─── Extract
The summation of v1 and v3, multiplied by a factor of $\sqrt{3}$, produces the variable x as follows:

$$x=\sqrt{3}\left\{B\cos \left[\psi \left(t\right)+2\pi /3\right]+B\cos \left[\psi \left(t\right)-2\pi /3\right]\right\}=-\sqrt{3}B\cos \left[\psi \left(t\right)\right].$$

(3)

The difference between V1 and V3 generates y:

$$y=B\cos \left[\psi \left(t\right)+2\pi /3\right]-B\cos \left[\psi \left(t\right)-2\pi /3\right]=-\sqrt{3}B\sin \left[\psi \left(t\right)\right].$$

(4)

Thus, the acoustic signal can be extracted by computing the arctangent of the ratio between y and x:

$${\tan }^{-1}\left(y/x\right)=\psi \left(t\right).$$

(5)

2.3. Analysis of Phase Shifts in Different Connections Between the Coupler and PDs

The interference lights exit the coupler and enter the PDs. It is essential to define the connection configurations between the coupler and the PDs (PD1, PD2, and PD3). By labeling the 3 × 3 coupler ports as I-A, I-B, and I-C, we obtain six possible connection configurations (see

Table 1. Six configurations for connecting 3 × 3 couplers to PDs.

PD	Coupler Port Selections of Connection Configurations
	I	II	III	IV	V	VI
PD1	I-A	I-B	I-C	I-B	I-C	I-A
PD2	I-B	I-C	I-A	I-A	I-B	I-C
PD3	I-C	I-A	I-B	I-C	I-A	I-B

I-A, I-B, and I-C refer to the ports of the 3 × 3 coupler.

).
──────
─── Available data
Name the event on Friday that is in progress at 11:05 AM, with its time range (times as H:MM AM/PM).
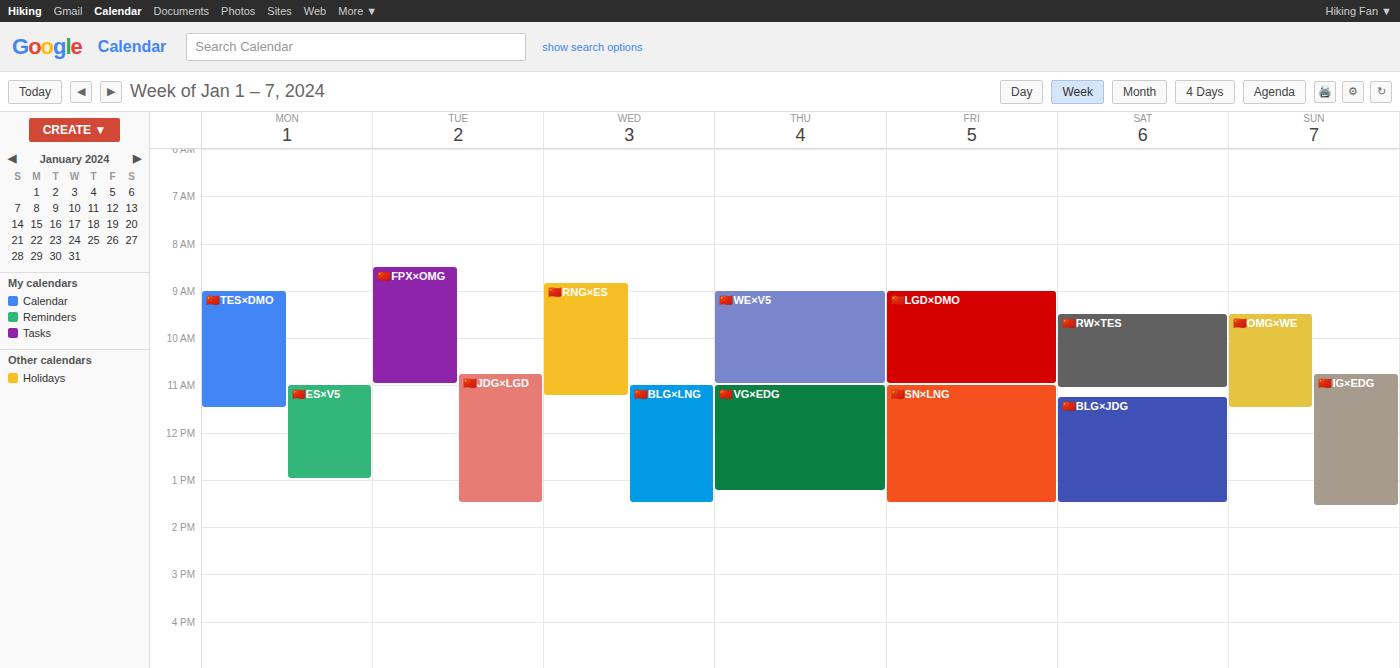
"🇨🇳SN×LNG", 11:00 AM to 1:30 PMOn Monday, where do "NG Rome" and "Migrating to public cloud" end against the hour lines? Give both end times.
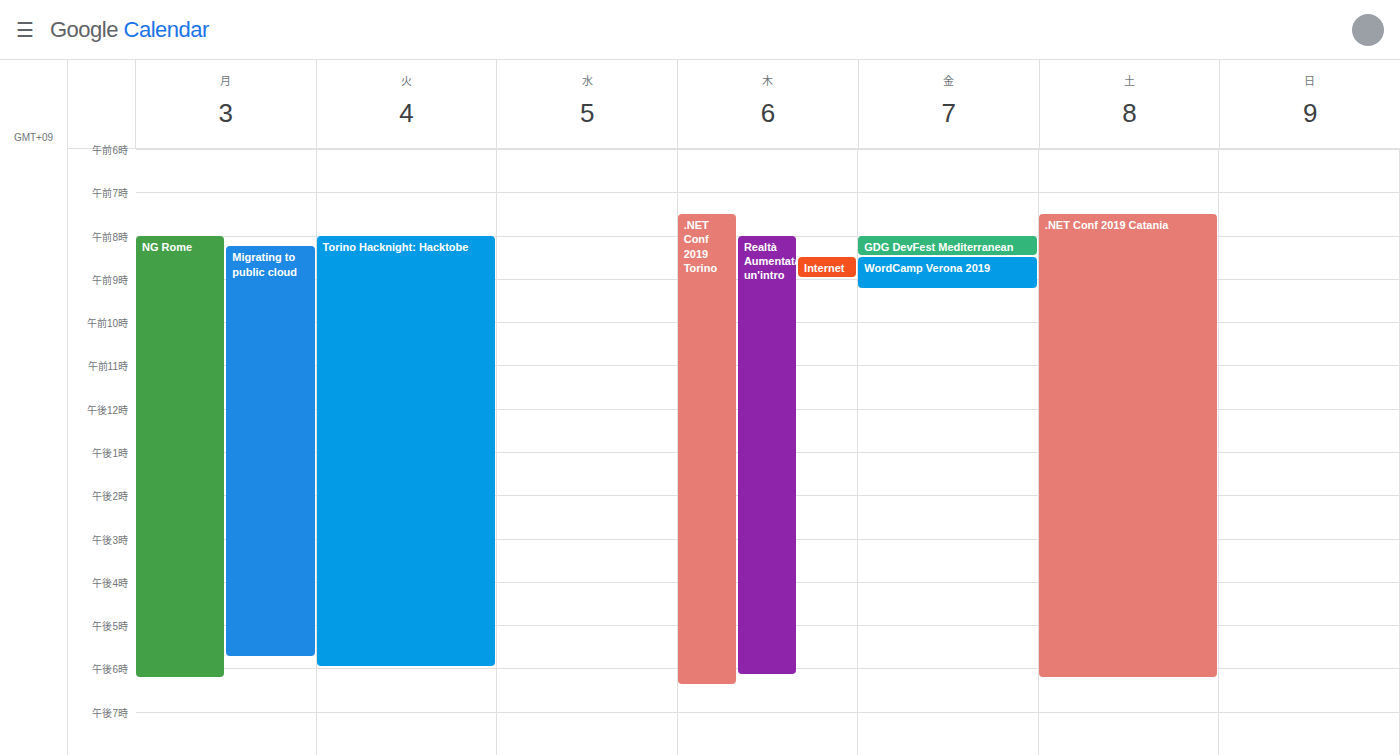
──────
▶ [Problem set]:
#1 Summarize the extract on signal extraction with a 3 × 3 coupler in two sentences.
#2 Write the next part of the extract on signal extraction with a 3 × 3 coupler, picking up after its final sentence.

▶ [Answers to each task]:
#1 Multiplying the sum of v1 and v3 by √3 gives x = −√3B cos[ψ(t)], and their difference gives y = −√3B sin[ψ(t)], so the acoustic signal ψ(t) is obtained as the arctangent of y/x. Labeling the coupler ports I-A, I-B, and I-C yields six possible configurations for connecting them to PD1, PD2, and PD3, and Table 1 lists these.

#2
The sequence of the detected signals changes when the connection configurations between the coupler and the PDs are exchanged. For example, when connecting I-A to PD2 and I-B to PD1 (connection configuration IV), the signals detected by the PDs become

$$\left\{\begin{array}{c}{V_1}^{\prime }={A_1}^{\prime }+{B_1}^{\prime }\cos \left[\psi \left(t\right)\right]\\ {V_2}^{\prime }={A_2}^{\prime }+{B_2}^{\prime }\cos [\psi \left(t\right)+2\pi /3]\\ {V_3}^{\prime }={A_3}^{\prime }+{B_3}^{\prime }\cos \left[\psi \left(t\right)-2\pi /3\right]\end{array}\right..$$

(6)

where ${V_1}^{\prime }$, ${V_2}^{\prime }$, and ${V_3}^{\prime }$ indicate the signals detected by PD1, PD2, and PD3 after exchanging connection configurations. For all connection configurations, we still use signals from PD1 and PD3 for signal demodulation, as shown in Equations (1)–(4). Then, we obtain the following relationship:

$$x^{\prime }=\sqrt{3}\left\{\cos \left[\psi \left(t\right)\right]+\cos \left[\psi \left(t\right)-2\pi /3\right]\right\}=\sqrt{3}B\cos \left[-\psi \left(t\right)+\pi /3\right]$$

(7)

$$y^{\prime }=\cos \left[\psi \left(t\right)\right]-\cos \left[\psi \left(t\right)-2\pi /3\right]=\sqrt{3}\sin \left[-\psi \left(t\right)+\pi /3\right]$$

(8)

After dividing $y^{\prime }$ by $x^{\prime }$ and applying the arctangent to it, we obtain

$${\tan }^{-1}\left(y^{\prime }/x^{\prime }\right)=-\psi \left(t\right)+\pi /3$$

(9)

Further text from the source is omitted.